── TEXTE SOURCE

Cette question constamment formulée s’adresse d’abord à l’institution judiciaire et au gouvernement sommés de rendre des comptes.
Les ministres concerné.es ont prestement saisi l’inspection générale de la justice et l’inspection générale de l’administration pour “comprendre ce qu’il s’est passé et faire en sorte que cela ne se reproduise pas” a déclaré Elisabeth Moreno. Le garde des Sceaux s’est dit prêt à sanctionner tout dysfonctionnement “sans que sa main ne tremble”.
Bien… Sauf que le compteur macabre des féminicides ne cesse de tourner et que rien ne semble pouvoir l’arrêter. En France, comme ailleurs, les hommes tuent les femmes. Elles continuent de mourir en silence et sans déclencher aucune enquête administrative.
Il faut se rendre dans les salles d’audience pour constater à quel point des hommes peuvent se sentir atteints, diminués, menacés par la perte de la possession du corps de celles qu’ils considèrent être “leur” femme.
Qui a entendu causer des 38 autres femmes tuées avant Chahinez B. cette année déjà?
Et de toutes les autres avant elles?
En 2017, Djeneba Bamia a été assassinée par son ex-mari, chasseur et agriculteur du Lot de trois coups de fusil dans la tête. Elle bénéficiait pourtant d’une ordonnance de protection et lui était sous le coup d’une interdiction de port d’armes. Julie Douib est morte en Corse sous les tirs du père de ses enfants après qu’elle ait signalé à maintes reprises être en danger et qu’il allait la tuer. L’État condamné pour faute lourde, a récemment dû indemniser la famille d’Isabelle Thomas, abattue avec ses parents en 2014 par son ex-compagnon contre lequel elle avait déposé plainte.
Nous pourrions multiplier les exemples de ces femmes qui ont appelé à l’aide, ont été ignorées, délaissées et tuées.
Les institutions judiciaires et policières ne sont donc pas toujours à la hauteur des enjeux de protection. Certes. Pour Chahinez comme pour toutes les autres, il faut comprendre ce qui aurait dû être mis en place (téléphone grand danger, bracelet anti-rapprochement, interpellation, exécution des décisions de justice) et ne l’a pas été.
Pour autant, et sans ignorer l’urgente amélioration des mécanismes judiciaires, ne regarder que dans cette direction pour espérer que les femmes en danger aient la vie sauve, c’est ne se servir que du petit bout de la lorgnette.
Le gouvernement par la voix de sa Ministre déléguée auprès du ministre de l’intérieur a déclaré que “le gouvernement fait tout ce qui est en son pouvoir”.
Cela n’est pas exact.
Protéger les femmes c’est insuffler une culture de la protection. C’est aussi doter la justice, la police et l’ensemble des auxiliaires de justice, avocat.es compris, des moyens nécessaires à l’accomplissement de leur mission.

────

**EXERCICES**
[A] Recopiez le passage du texte source sur les féminicides, de « Cela n’est pas » à « de leur mission. ».
[B] D'après le texte source, de combien de coups de fusil Djeneba Bamia a-t-elle été tuée en 2017 ?
[C] Poursuivez le texte sur les féminicides à la suite de sa dernière phrase.
Le matériel qui suit n'a aucun lien avec le texte source.

── MATÉRIEL FOURNI

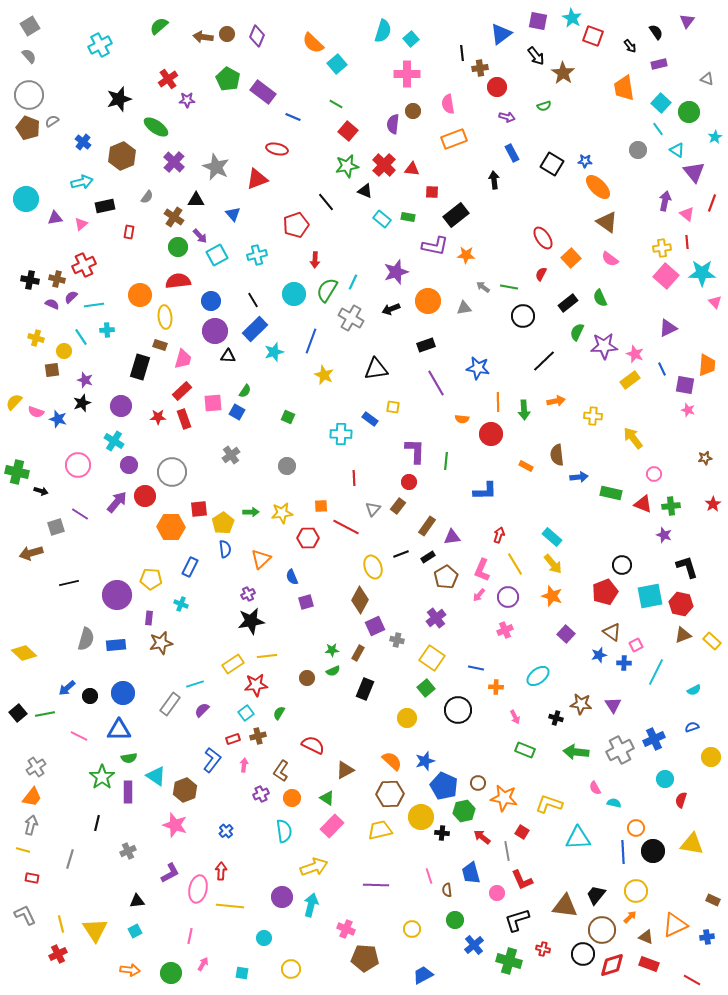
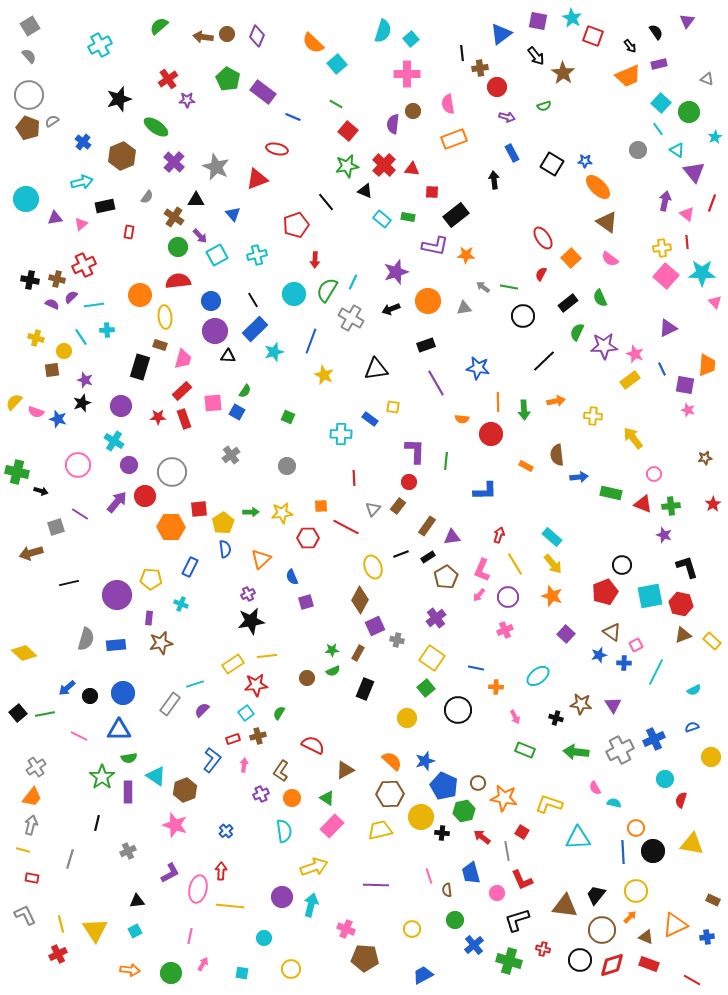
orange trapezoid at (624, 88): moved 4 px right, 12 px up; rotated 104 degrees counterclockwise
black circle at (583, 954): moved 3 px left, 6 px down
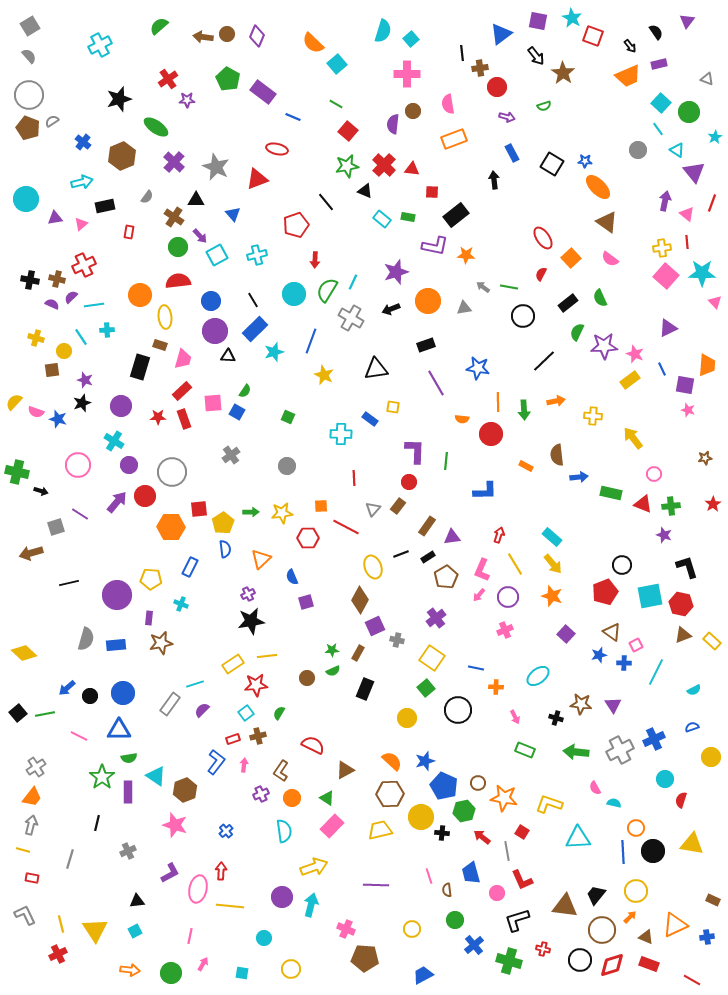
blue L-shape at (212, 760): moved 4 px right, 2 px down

────

**RÉPONSES**
[A]
Cela n’est pas exact.
Protéger les femmes c’est insuffler une culture de la protection. C’est aussi doter la justice, la police et l’ensemble des auxiliaires de justice, avocat.es compris, des moyens nécessaires à l’accomplissement de leur mission.

[B] De trois coups de fusil dans la tête.

[C]
La hausse du budget 2021 de la justice de 8% est annoncée comme historique. Elle l’est. Mais elle ne rattrape pas l’immense retard accumulé sur nos voisins européens. L’Allemagne dépense 131,20 euros par an et par habitant à la justice lorsque nous plafonnons à 69,50 euros.
L’augmentation du budget, comme chaque année, profite d’abord à l’administration pénitentiaire pour construire de nouvelles prisons. Pas à la prise en charge et à la protection des victimes de violences conjugales.
Les dysfonctionnements procèdent aussi d’une justice traitée comme le parent pauvre de notre démocratie.
Alors, Mesdames et Messieurs les Ministres, lancez des enquêtes. Puis créez des postes de magistrat.es! Vous assurerez que les jugements, y compris les ordonnances de protection, seront rendus plus rapidement. Soutenez ensuite les forces de l’ordre! Vous assurerez que des enquêtes et des interpellations, y compris de conjoints qui violent les décisions de justice, pourront être menées prestement. Renforcez enfin l’aide juridictionnelle! Vous assurerez aux avocat.es qui défendent les justiciables les moins favorisé.es, y compris les victimes de violences conjugales, qu’ils et elles auront les moyens de consacrer le temps et l’énergie nécessaires à leur mission de défense.
Rechercher d’éventuels dysfonctionnements et dénoncer le sempiternel manque de moyen cela est nécessaire, mais pas suffisant.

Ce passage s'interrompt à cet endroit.